# PASSAGE TO READ
*****

Microsoft has unveiled a new Surface Pro 3 device at a press event in New York City today. Like the previous Surface tablets it still includes a kickstand, but Surface chief Panos Panay says it's designed to remove the conflict of buying a laptop or a tablet. The kickstand on the device is multi-stage, and the device is just 9.1mm thick. "This is the tablet than can replace your laptop," claims Panay. Microsoft has moved to a 12-inch screen on the Surface Pro 3 with a 3:2 aspect ratio and HD display, but the new tablet also has thin bezels with a silver and black design. Microsoft will start accepting pre-orders on the Surface Pro 3 tomorrow starting at $799.

*****

# REQUIREMENT A
In the Surface Pro 3 announcement, what is the starting price for pre-orders?
The listing has no connection to the text about the Surface Pro 3.

*****

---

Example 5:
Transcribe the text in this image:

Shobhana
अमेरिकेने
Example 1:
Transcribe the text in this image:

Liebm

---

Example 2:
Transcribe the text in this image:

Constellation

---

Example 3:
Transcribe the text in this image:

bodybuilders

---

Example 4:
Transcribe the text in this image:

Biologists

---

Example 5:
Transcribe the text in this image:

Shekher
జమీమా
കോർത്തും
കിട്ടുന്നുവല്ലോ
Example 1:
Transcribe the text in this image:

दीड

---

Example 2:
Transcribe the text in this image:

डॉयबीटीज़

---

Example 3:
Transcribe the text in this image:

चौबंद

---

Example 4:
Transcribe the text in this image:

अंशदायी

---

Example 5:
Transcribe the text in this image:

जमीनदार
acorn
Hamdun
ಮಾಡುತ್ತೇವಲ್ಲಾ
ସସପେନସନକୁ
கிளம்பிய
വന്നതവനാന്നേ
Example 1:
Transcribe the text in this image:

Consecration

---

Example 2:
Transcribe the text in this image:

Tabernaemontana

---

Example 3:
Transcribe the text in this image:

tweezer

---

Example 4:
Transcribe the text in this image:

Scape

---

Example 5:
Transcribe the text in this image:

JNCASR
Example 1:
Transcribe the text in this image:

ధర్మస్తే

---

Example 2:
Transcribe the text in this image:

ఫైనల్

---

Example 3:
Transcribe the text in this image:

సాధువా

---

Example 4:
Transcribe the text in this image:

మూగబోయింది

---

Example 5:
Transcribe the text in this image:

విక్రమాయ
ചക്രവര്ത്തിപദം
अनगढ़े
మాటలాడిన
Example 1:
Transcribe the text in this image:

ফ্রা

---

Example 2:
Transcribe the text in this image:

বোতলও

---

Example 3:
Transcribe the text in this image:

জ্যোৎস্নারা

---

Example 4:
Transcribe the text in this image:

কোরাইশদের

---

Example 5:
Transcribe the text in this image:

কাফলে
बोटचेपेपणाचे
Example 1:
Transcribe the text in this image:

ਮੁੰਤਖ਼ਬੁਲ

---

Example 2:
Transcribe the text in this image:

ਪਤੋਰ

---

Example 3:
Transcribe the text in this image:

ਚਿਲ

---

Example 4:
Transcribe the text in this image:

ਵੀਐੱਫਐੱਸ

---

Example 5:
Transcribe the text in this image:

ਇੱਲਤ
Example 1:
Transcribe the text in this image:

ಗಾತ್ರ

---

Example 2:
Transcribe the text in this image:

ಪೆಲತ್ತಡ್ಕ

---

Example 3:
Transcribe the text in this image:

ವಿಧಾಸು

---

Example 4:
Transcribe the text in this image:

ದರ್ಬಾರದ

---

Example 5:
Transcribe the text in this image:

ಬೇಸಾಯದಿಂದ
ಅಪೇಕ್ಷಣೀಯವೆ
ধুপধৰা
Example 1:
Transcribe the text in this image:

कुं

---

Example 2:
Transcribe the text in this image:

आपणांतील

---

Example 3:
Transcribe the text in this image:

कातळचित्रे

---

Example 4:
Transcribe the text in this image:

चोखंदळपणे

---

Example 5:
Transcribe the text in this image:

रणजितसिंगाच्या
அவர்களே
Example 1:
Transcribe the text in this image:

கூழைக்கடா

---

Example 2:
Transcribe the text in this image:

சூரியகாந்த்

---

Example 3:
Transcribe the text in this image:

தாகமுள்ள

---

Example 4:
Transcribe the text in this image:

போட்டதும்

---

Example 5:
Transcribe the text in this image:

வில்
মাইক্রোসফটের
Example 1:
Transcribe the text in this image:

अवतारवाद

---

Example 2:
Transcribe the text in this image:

*****

# REQUIREMENT B
Duplicate the listing from its first line through the line containing "കിട്ടുന്നുവല്ലോ", and stop after that line.

# EXPECTED ANSWER A
$799

# EXPECTED ANSWER B
---

Example 5:
Transcribe the text in this image:

Shobhana
अमेरिकेने
Example 1:
Transcribe the text in this image:

Liebm

---

Example 2:
Transcribe the text in this image:

Constellation

---

Example 3:
Transcribe the text in this image:

bodybuilders

---

Example 4:
Transcribe the text in this image:

Biologists

---

Example 5:
Transcribe the text in this image:

Shekher
జమీమా
കോർത്തും
കിട്ടുന്നുവല്ലോ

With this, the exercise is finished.